What a fine few days we’ve had. Although there’s been hard frosts overnight, leaving a skin of ice on the canal, the days have been sunny and warm.
I’ve taken the opportunity to get some paintwork touched up, particularly around the back hatch where I’ve recently fitted new slides to the framework. Yesterday afternoon I was sat out on the bow, polishing brasses, in my shirtsleeves!
And, of course, there's been long walks with Meg.
Derelict MV Chica
From Dutton Lock
The horse bridge over the weir stream, and the railway viaduct in the background.
We decided we’d better head back towards civilisation today, so set off back to Anderton. A bit cooler today with a fresh breeze, but still mainly sunny.

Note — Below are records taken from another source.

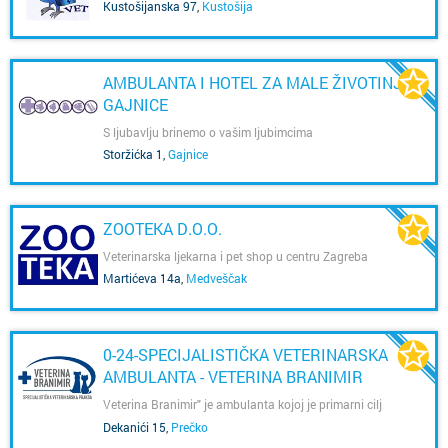
Kustošijanska 97
,
Kustošija
AMBULANTA I HOTEL ZA MALE ŽIVOTINJE
GAJNICE
S ljubavlju brinemo o vašim ljubimcima
Storžićka 1
,
Gajnice
ZOOTEKA D.O.O.
Veterinarska ljekarna i pet shop u centru Zagreba
Martićeva 14a
,
Medveščak
0-24-SPECIJALISTIČKA VETERINARSKA
AMBULANTA - VETERINA BRANIMIR
Veterina Branimir" je ambulanta kojoj je primarni cilj
dobrobit i očuvanje zdravlja Vaših ljubimaca. Ambulanta
Dekanići 15
,
Prečko
koja svoje vrijednosti temelji na poštenju, znanju i iskustvu.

A short but enjoyable cruise above the Weaver valley, through the 2 tunnels and past the boat lift.
Beautiful setting for Bridge 204
We’d just pulled in on the visitor moorings when a boat appeared around the corner in front of us. That looks familiar…. Sue and Vic on No Problem!

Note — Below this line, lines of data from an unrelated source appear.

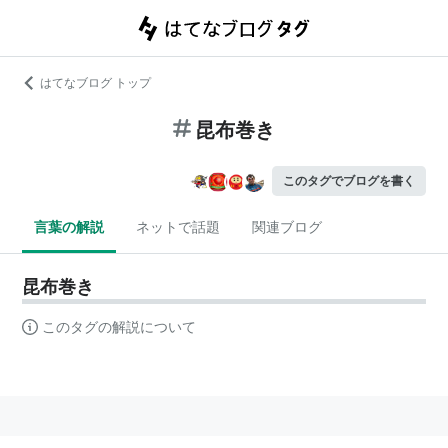
はてなブログ トップ
昆布巻き
このタグでブログを書く
言葉の解説
ネットで話題
関連ブログ
昆布巻き
このタグの解説について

Their dogs, Meg and Lucy, jumped off and immediately got involved in a melee of barks and waggy tails from our Meg.
The human greetings were a little more restrained…. but just as sincere.

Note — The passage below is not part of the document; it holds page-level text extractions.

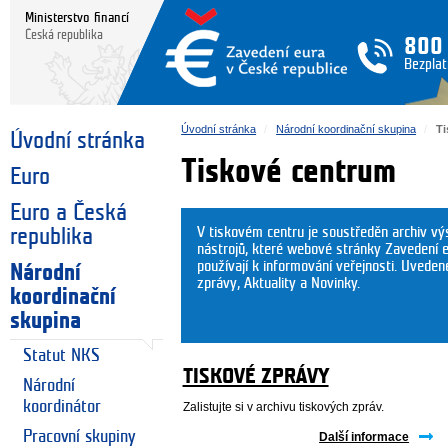
Ministerstvo financí
Česká republika
800
Bezplat
Úvodní stránka
Národní koordinační skupina
Ti
Úvodní stránka
Tiskové centrum
Euro
Euro a Česká
V tiskovém centru je soustředěn archiv v
republika
nástrojů, které webové stránky Zavedení e
používají k informování veřejnosti. Uveden
Národní
zprávy, Aktuality a Novinky.
koordinační
skupina
Statut NKS
TISKOVÉ ZPRÁVY
Národní
koordinátor
Zalistujte si v archivu tiskových zpráv.
Pracovní skupiny
Další informace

They pulled in in front of us, and we swapped news, then this evening Sue and I took the dogs for a ramble around the footpaths.
They’d had a Tesco delivery at the water point, and there’s an amusing tale relating to mushrooms, but you’ll have to go to Sue’s blog to read about it…
We’re both just stopping here overnight, then going our separate ways again.
Yesterday’s online Guardian carried an article regarding the proposal to move British Waterways into the “Third Sector”. This is apparently newspeak for charitable status, which would give the organisation more flexibility in sourcing funding. With central government grants falling, something needs to be done to ensure that the waterways we have don’t fall back into the decay of the 60’s. This is one alternative that could work, with managers in charge that have the right mindset. Not just doing a job, but doing it with passion.
Sue on NB Cosy Toes commented on my last post. The winding hole at the end of the Runcorn Arm is after the pontoons, just before the bridge. Thanks, Sue. I didn’t go that far up. My fault. Sorry if I sounded a bit down-beat about the trip. I didn’t mean to. A useful tip about the BMBC club, which we may well take advantage of in the future. And Sue, you started well, how about updating the blog?